→ **Requirement**
Everything from the line containing "The Land That Time Forgot" through the end of the entries should be transcribed exactly. Leave out all other lines.

→ **Provided data**
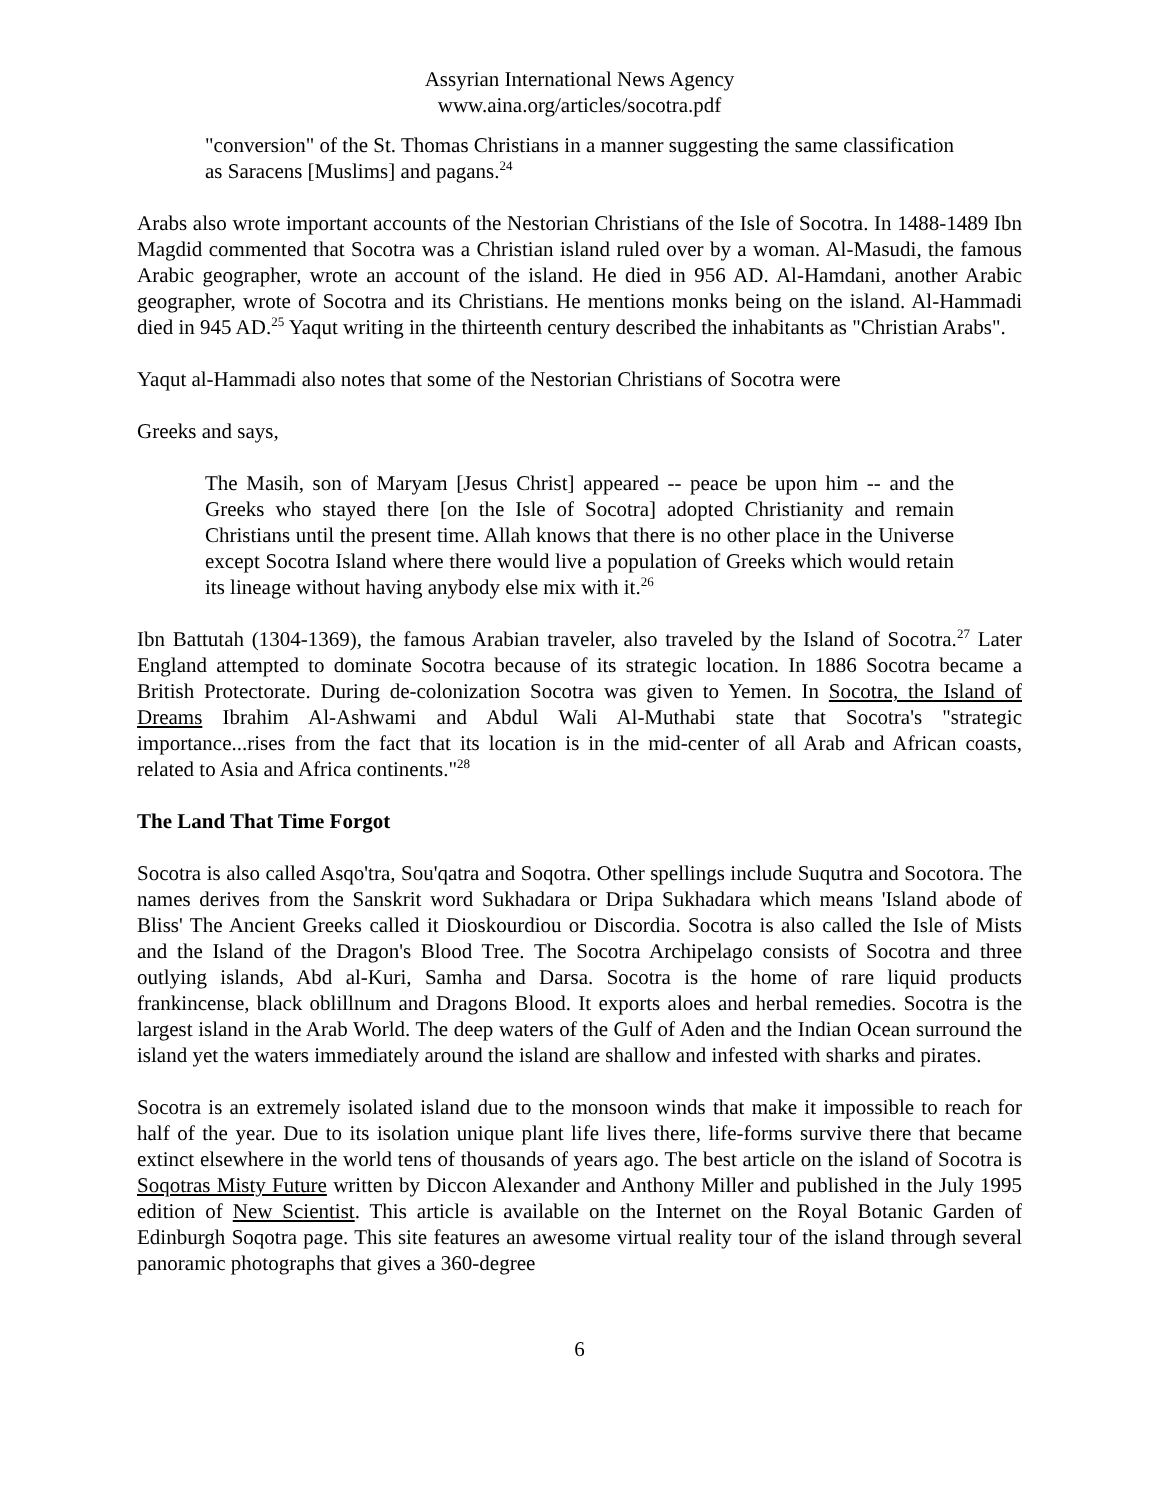Assyrian International News Agency
www.aina.org/articles/socotra.pdf
"conversion" of the St. Thomas Christians in a manner suggesting the same classification as Saracens [Muslims] and pagans.<sup>24</sup>
Arabs also wrote important accounts of the Nestorian Christians of the Isle of Socotra. In 1488-1489 Ibn Magdid commented that Socotra was a Christian island ruled over by a woman. Al-Masudi, the famous Arabic geographer, wrote an account of the island. He died in 956 AD. Al-Hamdani, another Arabic geographer, wrote of Socotra and its Christians. He mentions monks being on the island. Al-Hammadi died in 945 AD.<sup>25</sup> Yaqut writing in the thirteenth century described the inhabitants as "Christian Arabs".
Yaqut al-Hammadi also notes that some of the Nestorian Christians of Socotra were
Greeks and says,
The Masih, son of Maryam [Jesus Christ] appeared -- peace be upon him -- and the Greeks who stayed there [on the Isle of Socotra] adopted Christianity and remain Christians until the present time. Allah knows that there is no other place in the Universe except Socotra Island where there would live a population of Greeks which would retain its lineage without having anybody else mix with it.<sup>26</sup>
Ibn Battutah (1304-1369), the famous Arabian traveler, also traveled by the Island of Socotra.<sup>27</sup> Later England attempted to dominate Socotra because of its strategic location. In 1886 Socotra became a British Protectorate. During de-colonization Socotra was given to Yemen. In Socotra, the Island of Dreams Ibrahim Al-Ashwami and Abdul Wali Al-Muthabi state that Socotra's "strategic importance...rises from the fact that its location is in the mid-center of all Arab and African coasts, related to Asia and Africa continents."<sup>28</sup>
The Land That Time Forgot
Socotra is also called Asqo'tra, Sou'qatra and Soqotra. Other spellings include Suqutra and Socotora. The names derives from the Sanskrit word Sukhadara or Dripa Sukhadara which means 'Island abode of Bliss' The Ancient Greeks called it Dioskourdiou or Discordia. Socotra is also called the Isle of Mists and the Island of the Dragon's Blood Tree. The Socotra Archipelago consists of Socotra and three outlying islands, Abd al-Kuri, Samha and Darsa. Socotra is the home of rare liquid products frankincense, black oblillnum and Dragons Blood. It exports aloes and herbal remedies. Socotra is the largest island in the Arab World. The deep waters of the Gulf of Aden and the Indian Ocean surround the island yet the waters immediately around the island are shallow and infested with sharks and pirates.
Socotra is an extremely isolated island due to the monsoon winds that make it impossible to reach for half of the year. Due to its isolation unique plant life lives there, life-forms survive there that became extinct elsewhere in the world tens of thousands of years ago. The best article on the island of Socotra is Soqotras Misty Future written by Diccon Alexander and Anthony Miller and published in the July 1995 edition of New Scientist. This article is available on the Internet on the Royal Botanic Garden of Edinburgh Soqotra page. This site features an awesome virtual reality tour of the island through several panoramic photographs that gives a 360-degree
6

→ **Response below**
The Land That Time Forgot
Socotra is also called Asqo'tra, Sou'qatra and Soqotra. Other spellings include Suqutra and Socotora. The names derives from the Sanskrit word Sukhadara or Dripa Sukhadara which means 'Island abode of Bliss' The Ancient Greeks called it Dioskourdiou or Discordia. Socotra is also called the Isle of Mists and the Island of the Dragon's Blood Tree. The Socotra Archipelago consists of Socotra and three outlying islands, Abd al-Kuri, Samha and Darsa. Socotra is the home of rare liquid products frankincense, black oblillnum and Dragons Blood. It exports aloes and herbal remedies. Socotra is the largest island in the Arab World. The deep waters of the Gulf of Aden and the Indian Ocean surround the island yet the waters immediately around the island are shallow and infested with sharks and pirates.
Socotra is an extremely isolated island due to the monsoon winds that make it impossible to reach for half of the year. Due to its isolation unique plant life lives there, life-forms survive there that became extinct elsewhere in the world tens of thousands of years ago. The best article on the island of Socotra is Soqotras Misty Future written by Diccon Alexander and Anthony Miller and published in the July 1995 edition of New Scientist. This article is available on the Internet on the Royal Botanic Garden of Edinburgh Soqotra page. This site features an awesome virtual reality tour of the island through several panoramic photographs that gives a 360-degree
6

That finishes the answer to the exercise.